St Paul's Greek says, "If we have been planted with him [symphytoi] in the likeness of his death, we shall certainly be planted with him in likeness to his resurrection."

These are the sacraments of initiation:

Baptism,  

Confirmation, and

Holy Communion...;

You might ask, But, what about Confession?  Where does Confession come in to Christian initiation?

The answer is: It doesn't.

The sacrament of Penance, or Confession, or Reconciliation, exists to help baptized Christians as their life in Christ progresses---or get it restarted after it has stalled.
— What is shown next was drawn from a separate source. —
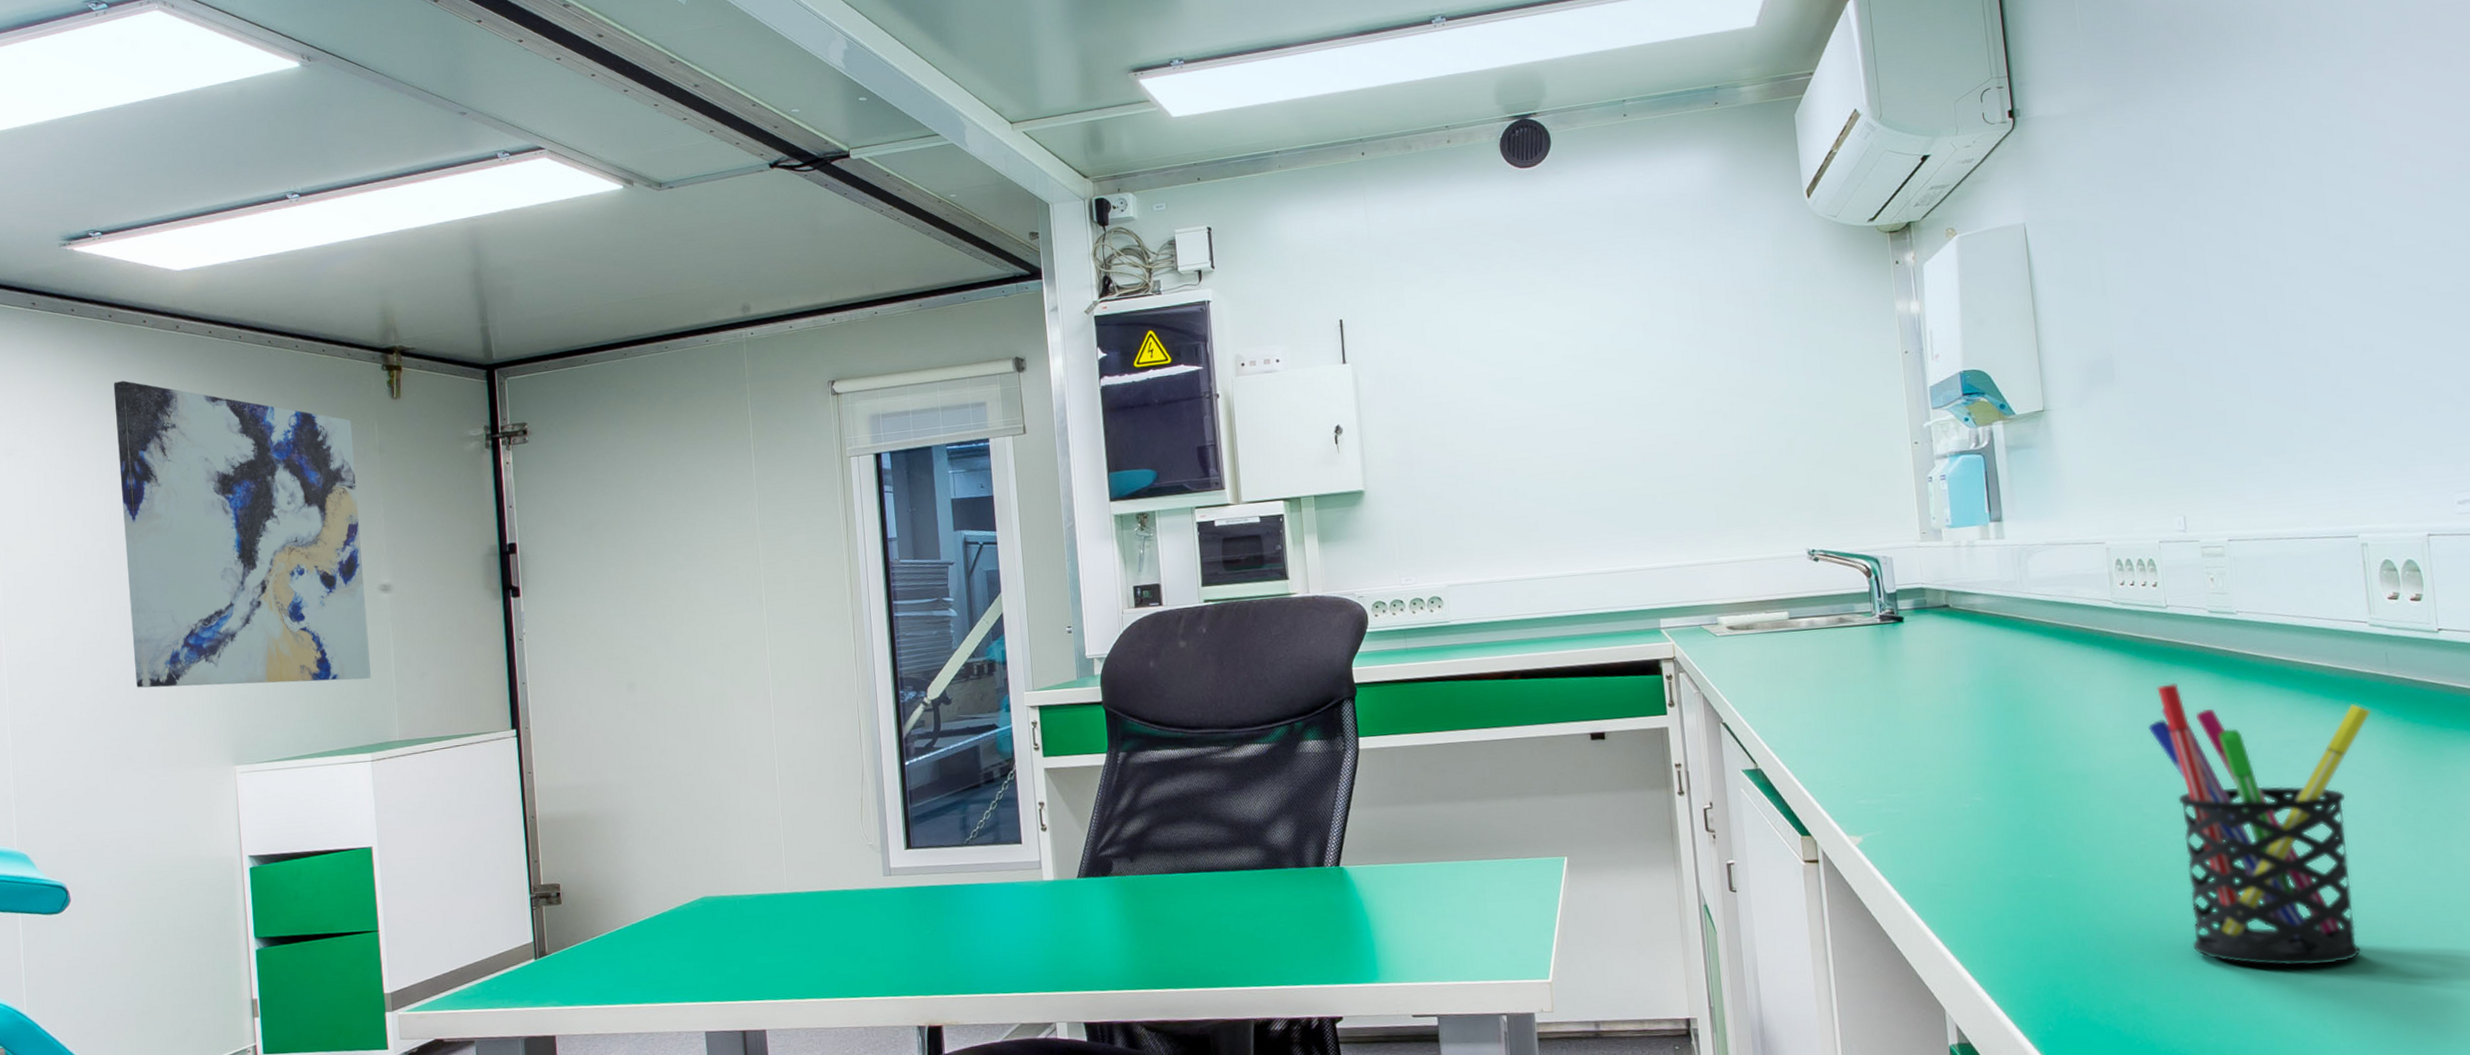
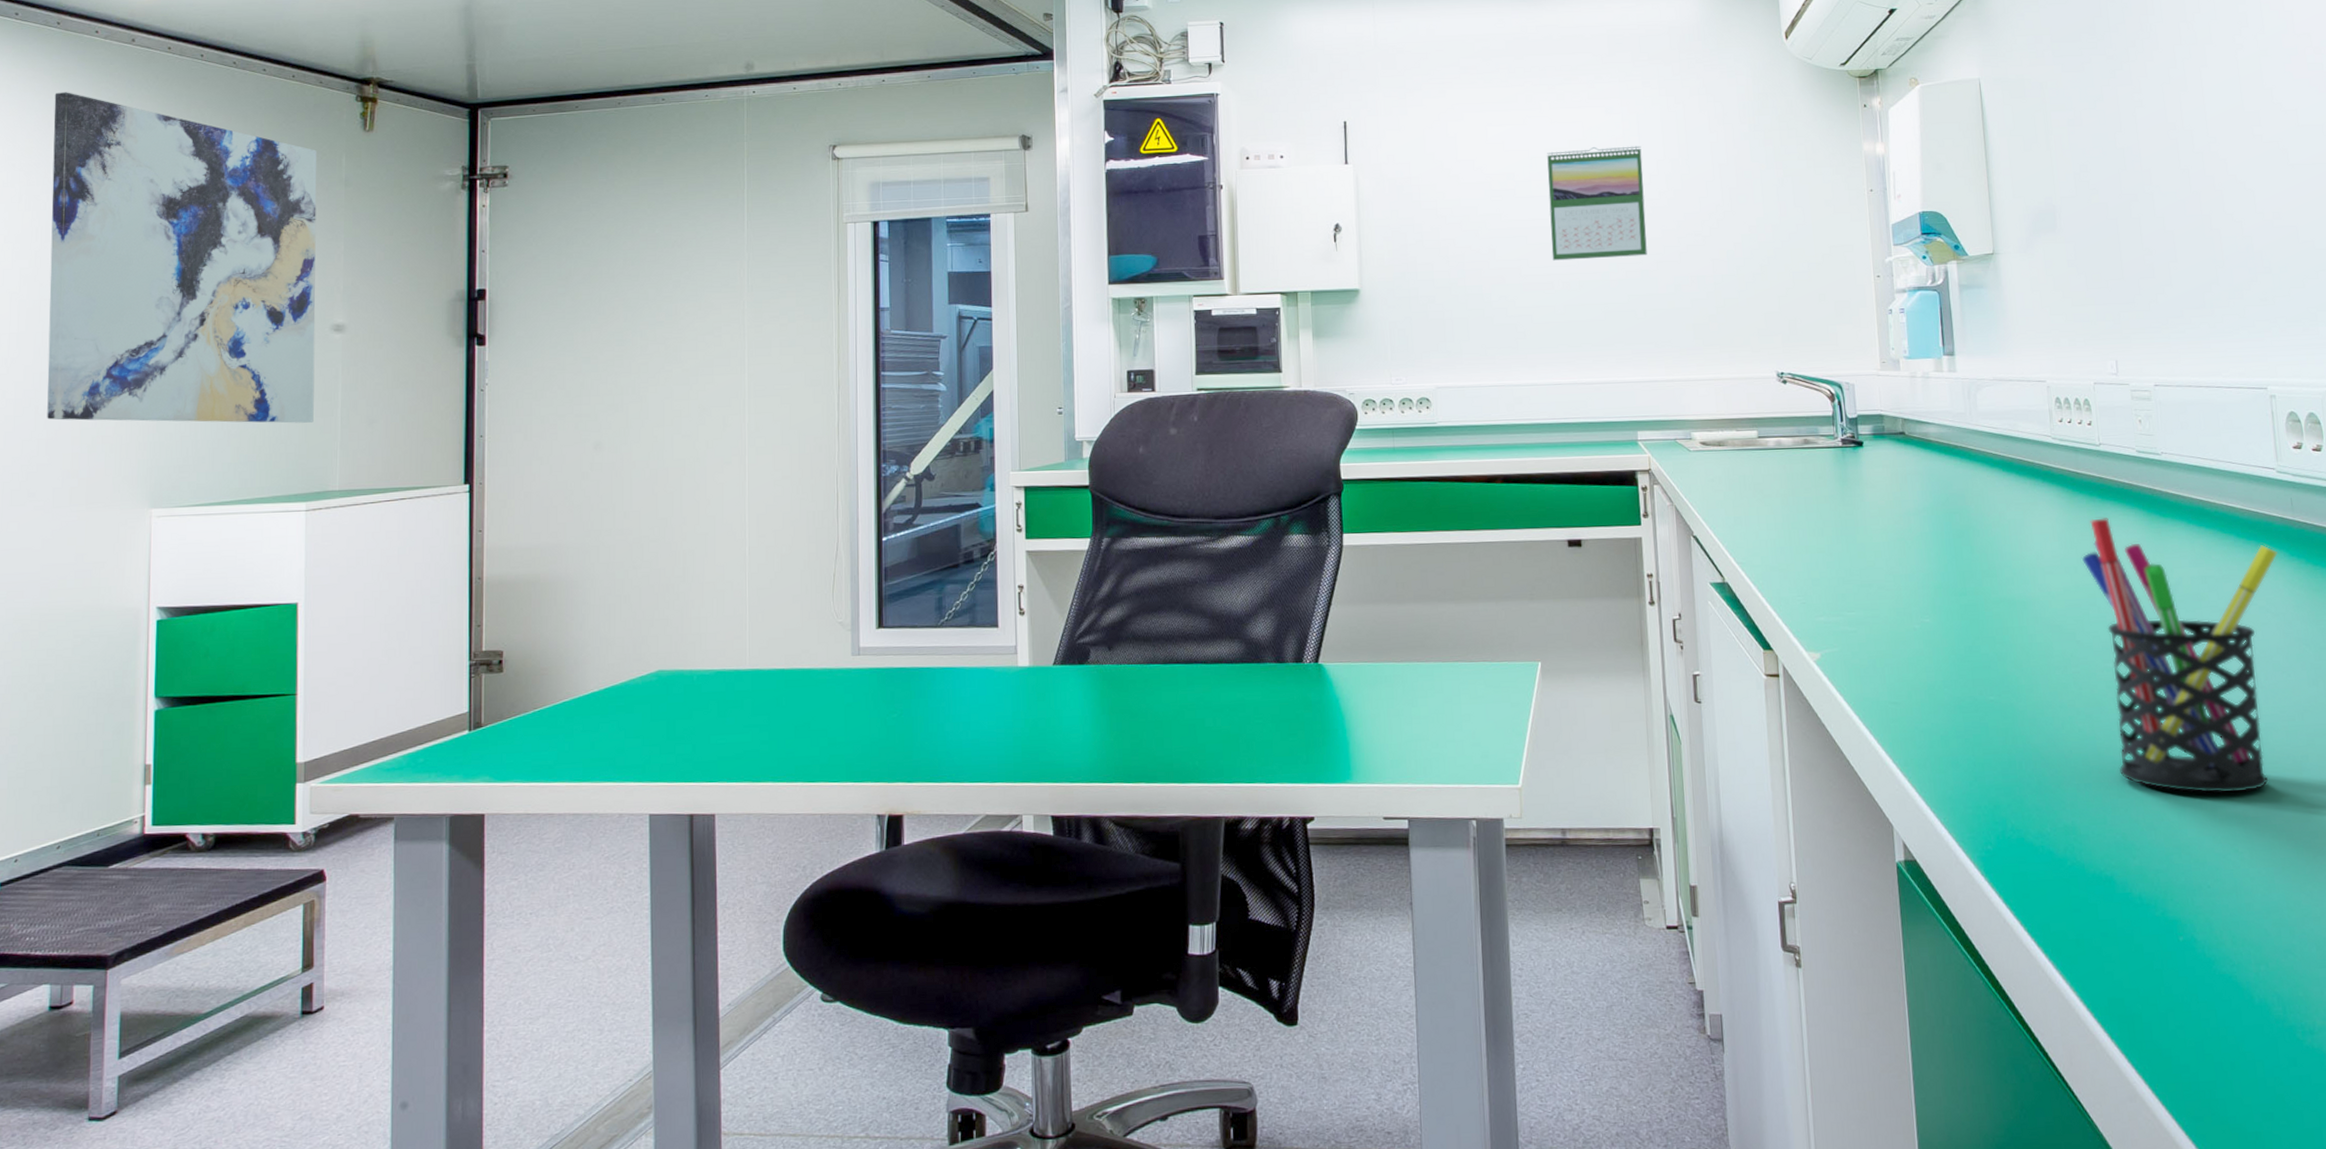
calendar: none [1553,322,1664,449] -> present [1547,145,1647,261]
Because while we really do die to sin in Baptism, we will find that in practice, it takes a lifetime for that Death-to-sin to work itself out to its full effect. Therefore tonight's neophytes should not be surprised or driven to despair---nor should any of us---if they find that their dying to sin needs to be repaired from time to time, and as it were realigned, by going to Confession and receiving absolution.

Nevertheless, Baptism does work. It is everything it's claimed to be: so there is no Confession for those who are being initiated: Baptism itself, in an instant, blows all the sins of their past lives into nothingness.

Instead of Confession, before the baptismal water is poured on them, they make a formal act of rejecting Satan and all his works and all his pomps (his outwardly glamorous but inwardly empty display).

Sin is vanquished.  Likewise, being baptized into Christ's death means that we are actually immune to death, but that immunity will be worked out on a long journey which for each of us will pass through our personal death. There is nothing to fear: Christ has died, Christ is risen, Christ will come again.  Christ is risen and has shone upon us.